When Jesus said that we should love our neighbor He did not mean that we were to lavish waves of sentimentality upon one another. That is simply "unrealistic". By loving our neighbor Jesus meant respect for another human being...wishing them well and not evil...wishing them joy instead of sorrow...helping them instead of harming them.

The classic example which Jesus gave is found in Luke 10:29 in the story of the Good Samaritan. The Samaritan saw the need of the beaten and robbed man as an opportunity. The other two passers-by saw the battered man as an obligation which they willed to avoid, but the Samaritan who was hated by the Jews saw it as an opportunity to do good to the man.

We can learn three principles from this account:

The first principle is that God's will is not about obligations but about opportunities. Obligations see everything through a negative lens whereas opportunities see everything through a positive lens.

The second principle is that we do God's will . . . not because we have to do it, but because we want to do it. That is the heart of God.

The third principle is that doing God's will, will cost you something. The Good Samaritan paid a week's lodging for the man whom he didn't even know.

But, how is it possible to love someone that you absolutely dislike? This is where the battle of the will really comes into play. We know what God's Word tells us, and at the same time we don't want to do it. The key once again is that our prayer must be, "Lord, I am willing to be made willing." And with that we must give the Holy Spirit time to change our will.

Christianity is not about a God who wants us to obey Him reluctantly, fighting, and bucking every step of the way. In fact the New Testament tells us that this kind of reluctant obedience grew out of fear of punishment from the Old Testament. When Jesus came He showed us a new way by which God promises to work in us "both to will and do of His good pleasure." This means that God will bring about such a change in us that His plans and desires for us will be our delight.
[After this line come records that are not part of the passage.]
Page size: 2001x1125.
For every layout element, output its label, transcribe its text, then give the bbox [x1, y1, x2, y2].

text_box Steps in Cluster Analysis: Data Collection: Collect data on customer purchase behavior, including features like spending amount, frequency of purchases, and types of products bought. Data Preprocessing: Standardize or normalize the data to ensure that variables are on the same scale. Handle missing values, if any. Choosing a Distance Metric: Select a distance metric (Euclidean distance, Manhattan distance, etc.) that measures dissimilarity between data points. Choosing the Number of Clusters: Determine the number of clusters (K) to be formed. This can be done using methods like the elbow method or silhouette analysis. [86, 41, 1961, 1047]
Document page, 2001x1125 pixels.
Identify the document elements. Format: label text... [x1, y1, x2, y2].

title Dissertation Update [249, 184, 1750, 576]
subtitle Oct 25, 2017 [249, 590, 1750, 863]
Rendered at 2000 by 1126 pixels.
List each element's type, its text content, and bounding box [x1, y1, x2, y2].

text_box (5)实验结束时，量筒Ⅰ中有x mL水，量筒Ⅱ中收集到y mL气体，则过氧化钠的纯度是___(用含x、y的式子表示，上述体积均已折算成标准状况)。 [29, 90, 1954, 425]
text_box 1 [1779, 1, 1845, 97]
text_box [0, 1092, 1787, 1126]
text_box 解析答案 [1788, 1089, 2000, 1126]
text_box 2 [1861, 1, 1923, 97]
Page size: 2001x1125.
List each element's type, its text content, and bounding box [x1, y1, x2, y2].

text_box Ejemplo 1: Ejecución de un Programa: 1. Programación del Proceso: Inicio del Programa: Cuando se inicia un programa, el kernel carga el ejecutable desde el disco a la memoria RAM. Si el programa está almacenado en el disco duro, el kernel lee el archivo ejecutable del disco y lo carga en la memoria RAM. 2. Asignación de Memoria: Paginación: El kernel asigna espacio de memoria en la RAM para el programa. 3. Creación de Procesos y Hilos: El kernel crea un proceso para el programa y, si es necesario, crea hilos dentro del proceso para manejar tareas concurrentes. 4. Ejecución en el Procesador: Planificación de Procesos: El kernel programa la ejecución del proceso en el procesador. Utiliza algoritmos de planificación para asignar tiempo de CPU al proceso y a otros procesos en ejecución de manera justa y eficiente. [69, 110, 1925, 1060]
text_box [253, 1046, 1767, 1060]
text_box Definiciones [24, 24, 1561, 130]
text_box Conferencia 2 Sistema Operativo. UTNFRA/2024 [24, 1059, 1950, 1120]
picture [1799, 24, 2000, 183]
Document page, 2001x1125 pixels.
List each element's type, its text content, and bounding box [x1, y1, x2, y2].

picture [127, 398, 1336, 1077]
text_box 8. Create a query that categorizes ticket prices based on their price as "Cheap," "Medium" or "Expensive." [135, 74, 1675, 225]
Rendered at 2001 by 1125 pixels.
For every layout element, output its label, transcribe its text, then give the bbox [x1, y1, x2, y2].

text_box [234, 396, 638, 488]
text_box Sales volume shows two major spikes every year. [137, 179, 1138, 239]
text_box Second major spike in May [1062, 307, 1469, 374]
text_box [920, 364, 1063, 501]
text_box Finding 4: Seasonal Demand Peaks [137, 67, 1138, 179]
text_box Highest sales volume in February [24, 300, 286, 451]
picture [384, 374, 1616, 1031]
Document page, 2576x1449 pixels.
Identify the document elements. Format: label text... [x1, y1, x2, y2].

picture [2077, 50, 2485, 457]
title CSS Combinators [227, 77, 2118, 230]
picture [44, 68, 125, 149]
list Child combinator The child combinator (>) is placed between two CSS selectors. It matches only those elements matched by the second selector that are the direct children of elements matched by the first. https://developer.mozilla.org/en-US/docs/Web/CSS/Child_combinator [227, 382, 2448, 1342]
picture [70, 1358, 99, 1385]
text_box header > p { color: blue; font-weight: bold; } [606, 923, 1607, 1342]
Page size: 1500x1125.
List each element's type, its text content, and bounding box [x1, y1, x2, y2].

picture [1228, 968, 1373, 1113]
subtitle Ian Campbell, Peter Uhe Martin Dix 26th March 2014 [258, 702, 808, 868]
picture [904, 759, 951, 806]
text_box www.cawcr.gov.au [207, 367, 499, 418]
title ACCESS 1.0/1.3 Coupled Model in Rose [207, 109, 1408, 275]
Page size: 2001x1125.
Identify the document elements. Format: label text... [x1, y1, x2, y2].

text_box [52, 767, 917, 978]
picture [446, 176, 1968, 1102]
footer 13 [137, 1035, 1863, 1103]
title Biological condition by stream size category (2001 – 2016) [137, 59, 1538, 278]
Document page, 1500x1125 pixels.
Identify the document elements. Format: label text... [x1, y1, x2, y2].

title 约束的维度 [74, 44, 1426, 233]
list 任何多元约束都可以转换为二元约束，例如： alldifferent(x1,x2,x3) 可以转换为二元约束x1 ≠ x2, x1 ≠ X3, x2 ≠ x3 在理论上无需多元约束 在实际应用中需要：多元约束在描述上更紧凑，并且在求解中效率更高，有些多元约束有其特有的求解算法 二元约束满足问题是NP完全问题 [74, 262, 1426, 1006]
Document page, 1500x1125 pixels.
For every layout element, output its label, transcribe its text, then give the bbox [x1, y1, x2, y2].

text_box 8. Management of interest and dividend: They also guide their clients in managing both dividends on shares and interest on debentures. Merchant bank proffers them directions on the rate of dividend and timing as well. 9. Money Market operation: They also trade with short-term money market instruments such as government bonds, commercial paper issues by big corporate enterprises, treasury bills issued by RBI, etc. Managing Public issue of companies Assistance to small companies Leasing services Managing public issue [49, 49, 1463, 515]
In closing, we once again want to remember the cross. Jesus could have avoided the cross, but instead He knelt to pray in the shadowy Garden of Gethsemane. Although he was fully human and divine, in His humanity He still had a free will. In His humanity He chose to do the will of His Father, and it was because of that prayer that God's power has been flowing from His cross ever since. It is at the cross where Jesus defeated death, hell and the grave, and for us today the cross still is our point of victory in whatever life throws at us. Whatever is stopping us from living a Christ-centered life, let's take it to the cross and "will" to leave it there, once and for all, and in doing so, God can release His blessings in our lives.